### [To do]
In the provided text, which query parameters does the original example use to define the connection context?
[Provided text — start]
After a successful startup, the log should include the following marker:

Uvicorn running on http://0.0.0.0:8000

This means the HTTP service is now exposing the MCP endpoint correctly.

Claude and Codex Connect Through the Local HTTP MCP Endpoint

Once the service is running, both Claude and Codex can register the same local MCP address. The original example uses query parameters such as role and name to define the connection context.

claude mcp remove lanhu >/dev/null 2>&1 || true
claude mcp add --transport http lanhu "http://localhost:8000/mcp?role=测试&name=Lucas"  # Connect Claude
claude mcp list

codex mcp remove lanhu >/dev/null 2>&1 || true
codex mcp add lanhu --url "http://localhost:8000/mcp?role=测试&name=Lucas"                # Connect Codex
codex mcp list

This registers the local Lanhu MCP service in both AI clients and completes the toolchain integration.
[Provided text — finish]
[Information — start]
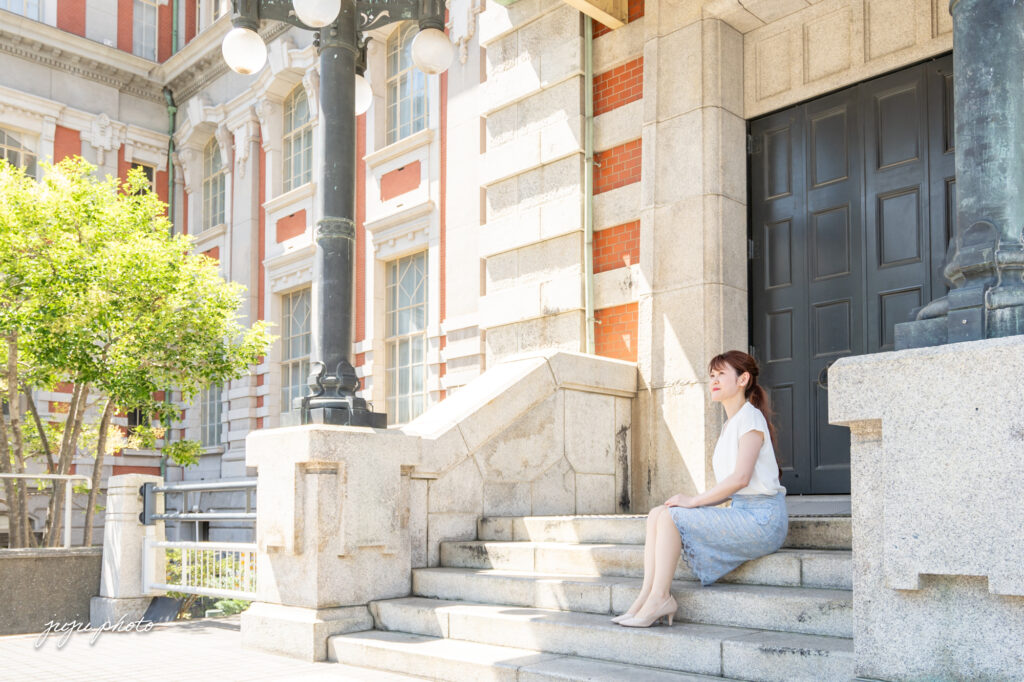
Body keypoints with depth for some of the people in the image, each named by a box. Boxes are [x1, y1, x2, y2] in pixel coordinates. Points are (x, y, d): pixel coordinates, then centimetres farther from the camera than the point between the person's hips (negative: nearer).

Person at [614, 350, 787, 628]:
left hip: (762, 519, -9)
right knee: (656, 514, -4)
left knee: (671, 516, -19)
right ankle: (647, 594, -11)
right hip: (742, 513, 9)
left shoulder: (750, 417, -9)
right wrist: (696, 503, 3)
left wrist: (694, 501, -15)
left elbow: (741, 477, -20)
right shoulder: (730, 424, 19)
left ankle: (659, 598, -14)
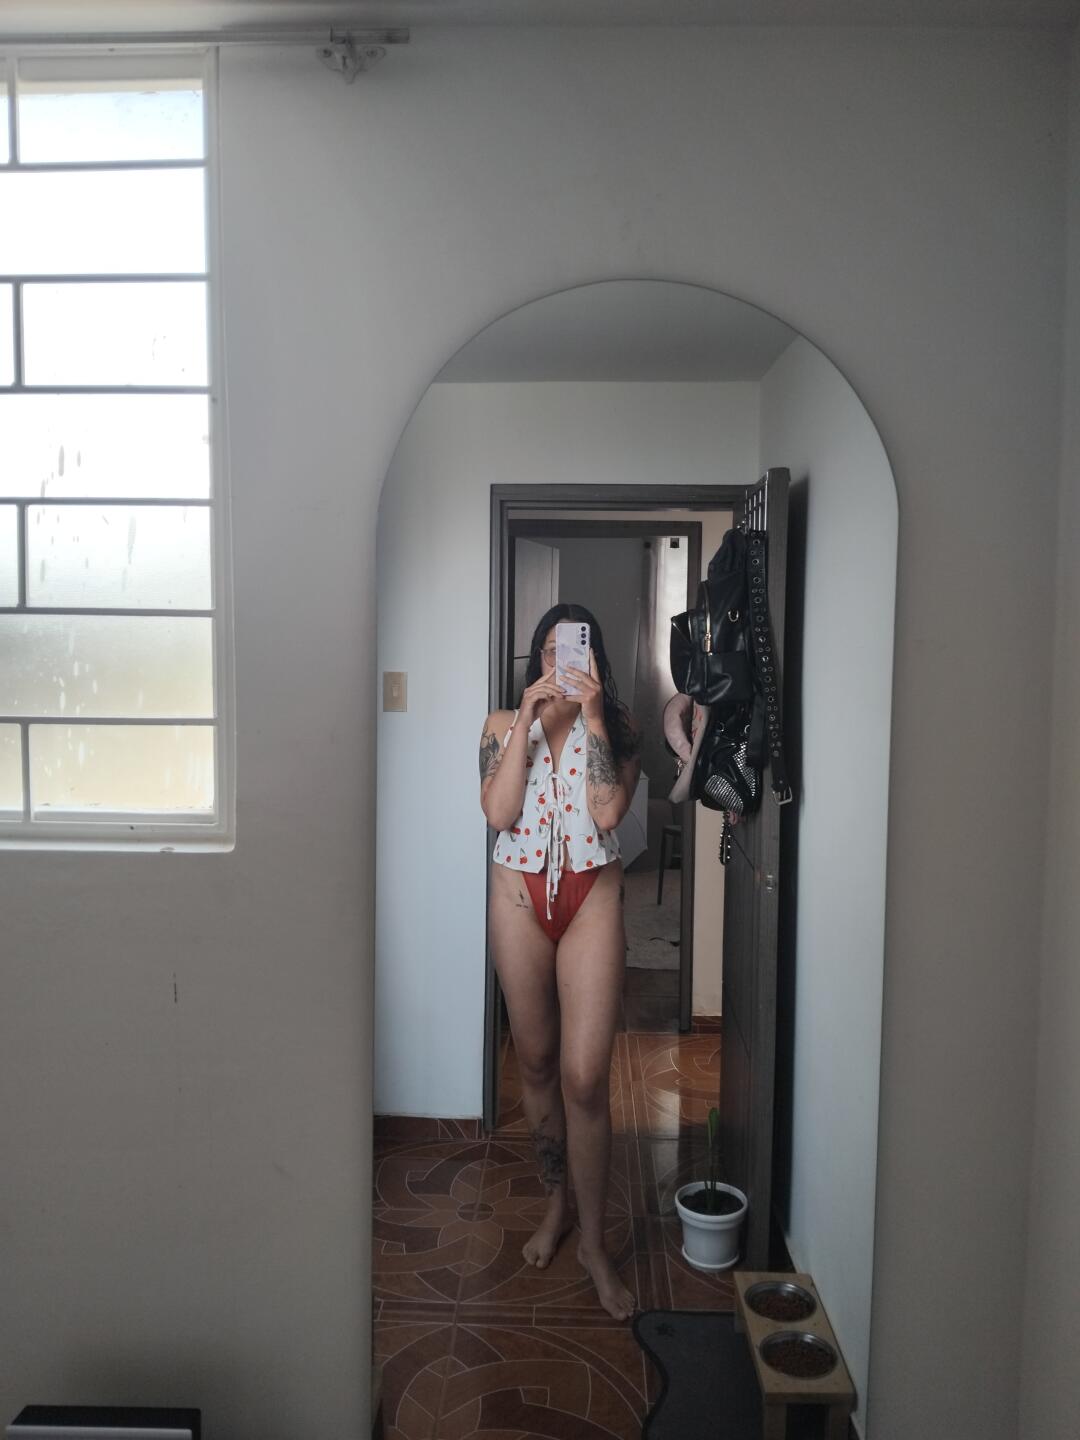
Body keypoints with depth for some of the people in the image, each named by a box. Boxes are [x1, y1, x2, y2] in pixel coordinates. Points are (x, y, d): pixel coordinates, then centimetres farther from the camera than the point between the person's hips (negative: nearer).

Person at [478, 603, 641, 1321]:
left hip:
[Information — finish]
### [Task answer]
It uses role and name.